The Tibetan Centre for Human Rights and Democracy (TCHRD) deplores that no country will sponsor a resolution on China’s human rights records at this year’s United Nation’s Commission on Human Rights (UNCHR), currently in session at Geneva. On 17 March 2005 the US government announced that it has decided not to introduce a resolution critical of China’s human rights at the Commission.
Resolutions at the UN Commissions are potent tools to criticize human rights records of countries that abuse the fundamental human rights and freedoms of its citizen. Just tabling a resolution against a country is considered by many UN member states as a major loss of face value, especially by People’s Republic of China(PRC) who gives lots of emphasis on its image building process. A resolution symbolizes a poor human rights record of the country.
This year marks the second time in three years that the U.S. has failed to sponsor a resolution at the UN that seeks condemnation of China’s human rights record. Since 1990, attempts to pass resolution on China by the US and the European countries have failed consistently due to heavy Chinese lobby and pressure. In 1995, China’s no-action motion had defeated a resolution on China by one vote.
The PRC has been using a variety of diplomatic tactics and procedural maneuvers to avoid censure at the U.N. Commission by exerting political and economic pressures.
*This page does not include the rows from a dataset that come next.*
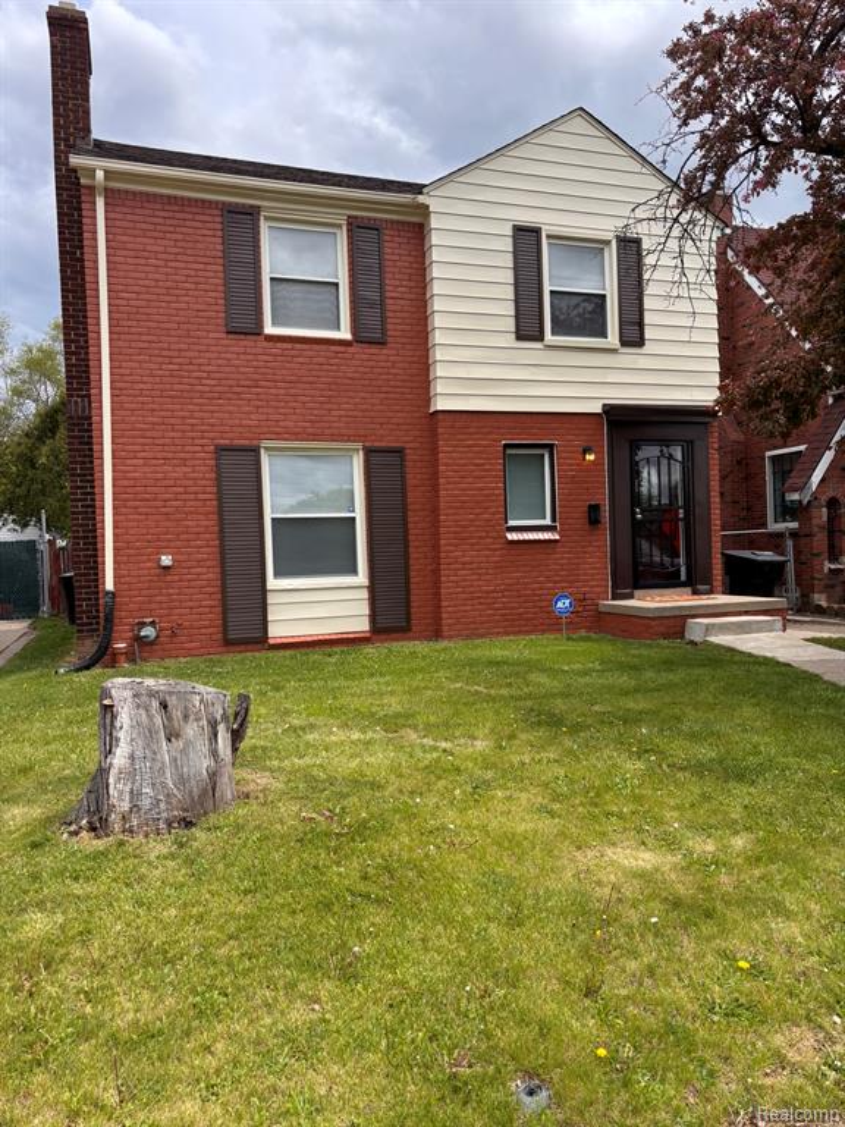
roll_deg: +3.2
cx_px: 422
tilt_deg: -0.1
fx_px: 846
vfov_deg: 67.3
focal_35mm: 26
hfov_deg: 53.1
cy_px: 564
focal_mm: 5.96
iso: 50
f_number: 1.6
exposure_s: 1/2193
The PRC has succeeded in allying on its side many developing as well as developed countries. Now that the US has decided not to introduce a resolution it indicates that China has finally succeeded in maneuvering the world’s only superpower. This indicates that powerful nations like China can be let to violate international human rights law and its own domestic law with impunity.
Human rights situation in Tibet continues to remain poor. This has been confirmed by most monitoring human rights agencies, most notably in recent times by the US State Department Report on China’s human rights record. TCHRD has received information that 21 Tibetans have been arrested for allegedly engaging in peaceful political activities since January 2004. More than 145 known Tibetans still remain detained in the various prisons in Tibet for exercising their fundamental human rights; the whereabouts and well-being of Panchen Rinpoche, Gedhun Choekyi Nyima still remains unknown; many senior religious leaders have been facing persecution for their religious beliefs and political loyalty; Trulku Tenzin Delek and Bangri Tsamtrul Rinpoche, two prominent religious leaders from eastern Tibet currently serves life imprisonment sentences after commutation from death penalty on framed charges. China re-launched the “strike hard” campaign in Lhasa in October 2004 that gives unlimited authority and powers to the police to clamp down on “separatist” activities of Tibetans in Tibet.
The PRC continues to reject multilateral processes on its human rights record, including censure at the annual UN Human Rights Commission in Geneva. The PRC maintains that such action as interference in its “internal affairs”. It prefers to have bilateral human rights dialogue so as to deflect public condemnation on its human rights record at multilateral fora. But bilateral exchanges over the years have shown that it has failed to improve human rights situation in China, more notable in Tibet. Such dialogues are without transparency, benchmark or timeframes for assessment. Rather it has only resulted in the occasional release of some prominent political prisoners and have not served as a deterrent for China to commit future human rights violations. These releases do not alter the laws and practices regularly used by the Chinese authorities to detain and imprison individuals for peacefully exercising the right to freedom of _expression, association and other fundamental rights.
As a human rights organization, TCHRD reminds the international community that China has continued to commit gross violations of human rights in Tibet which warrants immediate attention and intervention by the UN and its member states. TCHRD urges the People’s Republic of China to respect and guarantee fundamental human rights of the Tibetan people through proper legal provisions and effective implementation. TCHRD further calls upon the UN member states to engage in effective policies of persuasion and pressure on China to help improve its human rights record.